Five minutes of Tommy Walsh and the Dublin sub that changed the game
56 minutes on the clock and the scoreboard reads Dublin 1-14 Kerry 0-12.
Jack McCaffrey has beaten another man and kicked another score and it's a long, long way back from here against the best, most risk-averse team we've ever seen.
Con O'Callaghan has just won a break from the next kickout - the only kick Shane Ryan would fail to find a man with in the closing 25 minutes - and Paddy Small has curled one high and accurate.
This will make it six points and another Kerry kickout to attack but the goalkeeper's gloves help Small's effort down from its intended destination and the Kingdom break.
Because Dublin had committed to the squeeze and because the ball didn't go dead, they're stretched and panicking now. Jack McCaffrey was helping with the attack - his touch map shows where he spent most of the day - John Small was the one putting pressure on Ryan as the ball dropped in the box and, suddenly, there are mismatches.
James McCarthy isn't picking up Tommy Walsh like he should be, it's Davy Byrne chasing him to the wing and it's Davy Byrne who drops it over his head as Moran kicks long looking for the target man. Walsh picks up the break with McCarthy stranded inside on Paul Geaney.
Killian Spillane makes a beeline sensing that the Dubs are uncharacteristically at sixes and sevens and it's left for Brian Howard to scale the pitch again and now do a one-on-one job on a corner forward who's been on the pitch for just 10 minutes.
Spillane rounds him and, suddenly, it's game on.
Excellent goal from Kerry corner forward Killian Spillane! pic.twitter.com/wuhxgi1dCo
— The GAA (@officialgaa) September 1, 2019
Before the match, the debate centred around whether or not Tommy Walsh should play from the start.
The truth is he needed just five minutes to turn this All-Ireland final on its head. Five minutes to eat into a five-point Dublin lead.
52' - Tommy Walsh for O Beaglaoich
56' - Dublin 1-14 Kerry 0-12
57' - Tommy Walsh wins from Davy Byrne, assist for Killian Spillane goal
57' - Dublin 1-14 Kerry 1-12
58' - Tommy Walsh wins kickout but shoots wide
59' - Tommy Walsh point.
59' - Dublin 1-14 Kerry 1-13
62' - High ball into Tommy Walsh in the square, high catch and assist for Sean O'Shea
62' - Dublin 1-14 Kerry 1-14
With three plays, he was directly involved in one goal and two points and Kerry were level in a game that was threatening to get away from them.

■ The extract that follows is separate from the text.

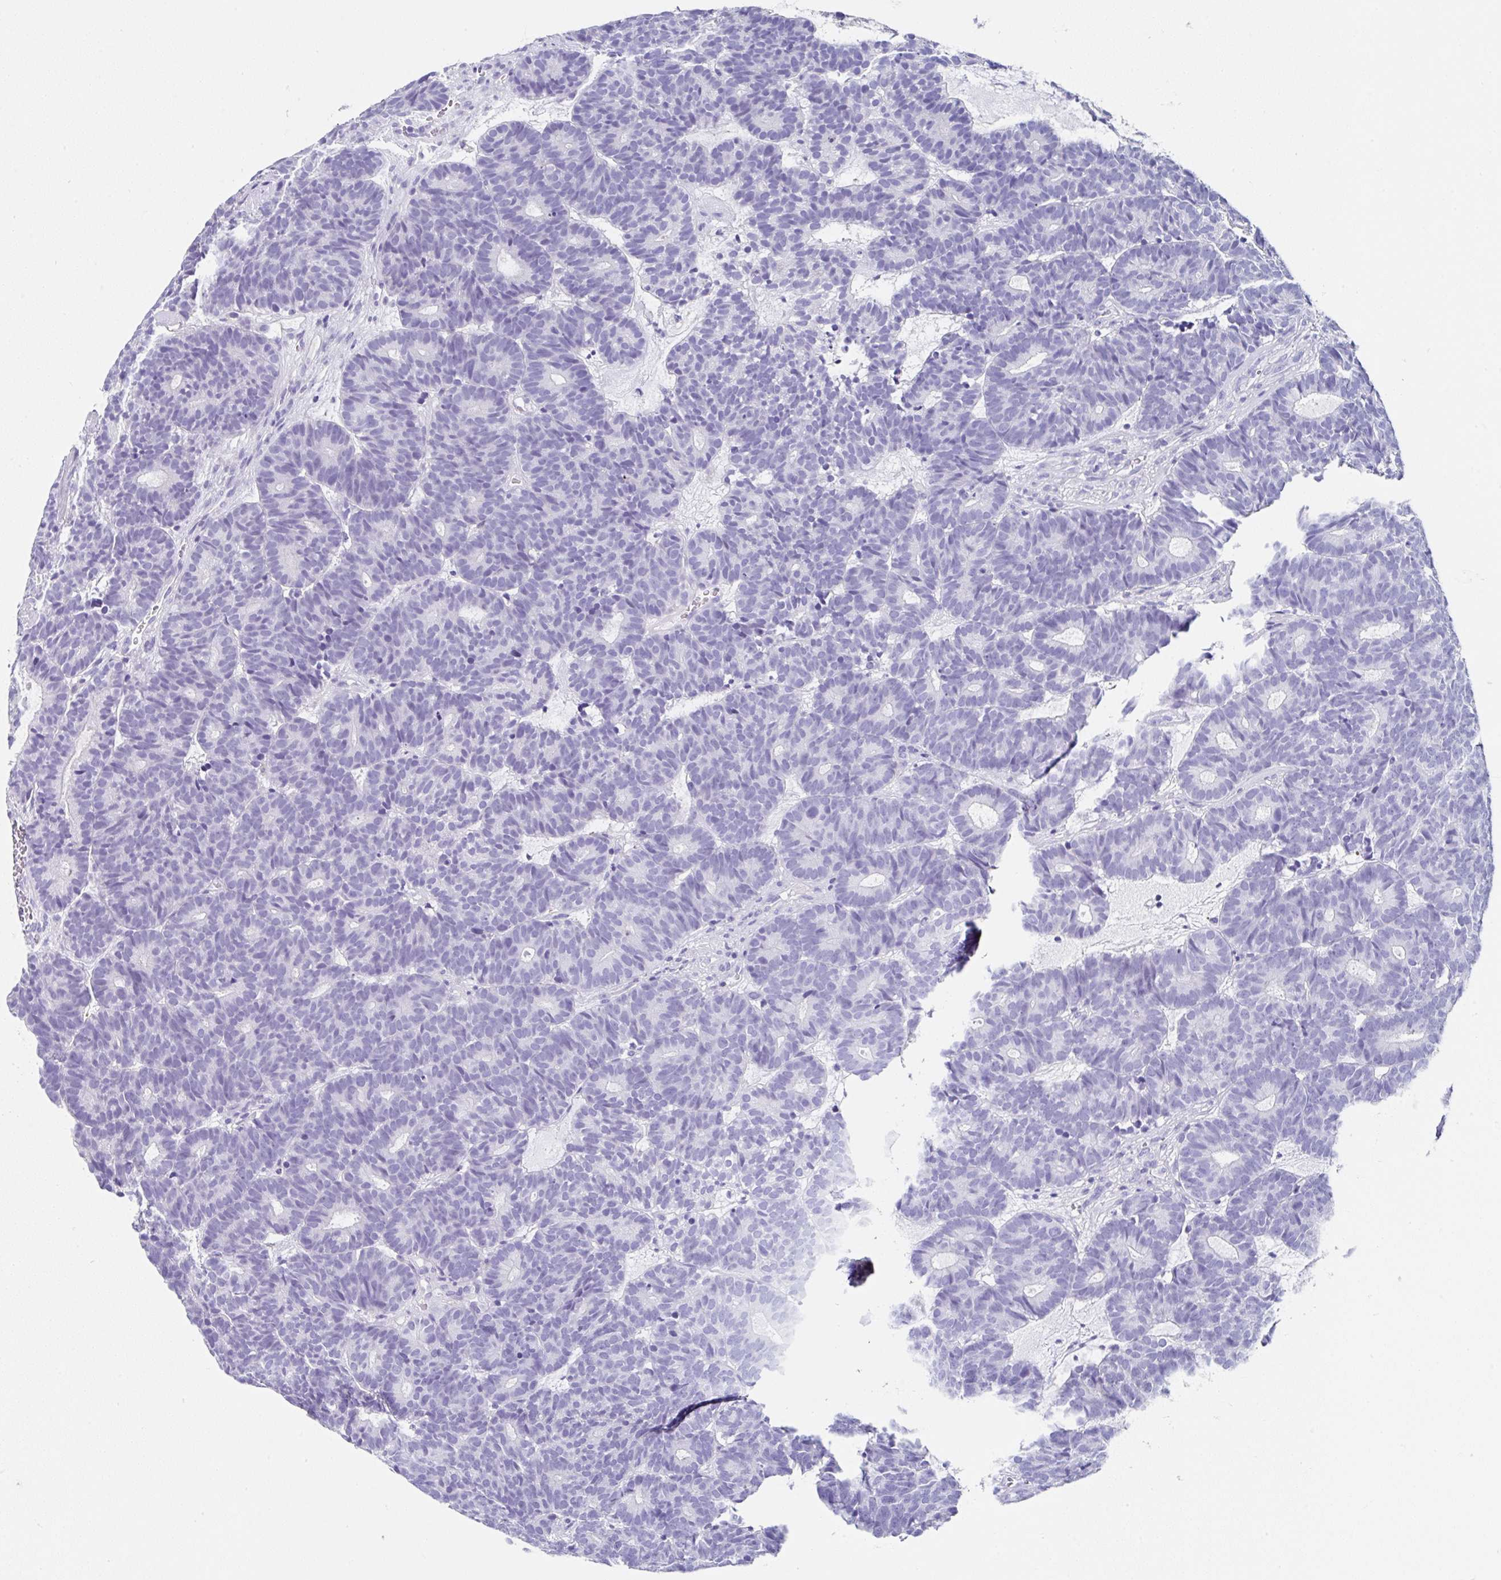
{"staining": {"intensity": "negative", "quantity": "none", "location": "none"}, "tissue": "head and neck cancer", "cell_type": "Tumor cells", "image_type": "cancer", "snomed": [{"axis": "morphology", "description": "Adenocarcinoma, NOS"}, {"axis": "topography", "description": "Head-Neck"}], "caption": "The IHC micrograph has no significant positivity in tumor cells of head and neck cancer tissue.", "gene": "UGT3A1", "patient": {"sex": "female", "age": 81}}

But whilst the introduction of Walsh was inspiring, it coincided with a fateful Dublin substitution that was dangerous and had knock-on effects elsewhere.
In the 52nd minute, Tommy Walsh was sprung for Brian O Beaglaoich adding more size, muscle, and bigger targets to the Kerry arsenal.
In the 52nd minute, Paddy Small was brought on in place of Michael Darragh MacAuley.
That saw Brian Howard shift to midfield but, because of that activity in the dugout, Dublin were now down MacAuley from their engine room, they didn't have Howard to back it up from half forward and they didn't have James McCarthy at the other side of that because he was detailed to go straight onto Walsh.
McCarthy and Howard were so pivotal for Dublin in those middle third exchanges but, where Howard was able to come from deep - like Dean Rock and Kilkenny and O'Callaghan did at times too - to take ball from Cluxton, he was now in midfield and he was doing it without someone like him to help from half forward.
And it showed. In those 25 minutes, from the 52nd to the 77th, Kerry dominated the battle for primary possession with Cluxton failing to find a team mate with three of his seven kicks.
Obviously, like so much of the game, the red card and the toll it would've taken on energy and shape has to be factored in but what correlated with Tommy Walsh being on the field can't be ignored.
James McCarthy was reduced to a man-marking job sometimes at the edge of the square and, for the kickouts, he was no longer an option - not even for breaks - because he was deeper and he was being held by Walsh.
With no MacAuley, no McCarthy and Kerry already keeping the ball away from Fenton all afternoon, they got their foothold in a match that could've gone away from them.
They kicked two scores directly from Cluxton's misplaced kickouts and hit another wide and they were able to get out beyond the Dublin press with ease at a time when other teams are usually choked and put to the sword.
With five points in it and 25 minutes to go, the game changed.
It changed off the back of a shot dropping short. It changed with Dublin losing the kickout battle. And it changed because of Tommy Walsh.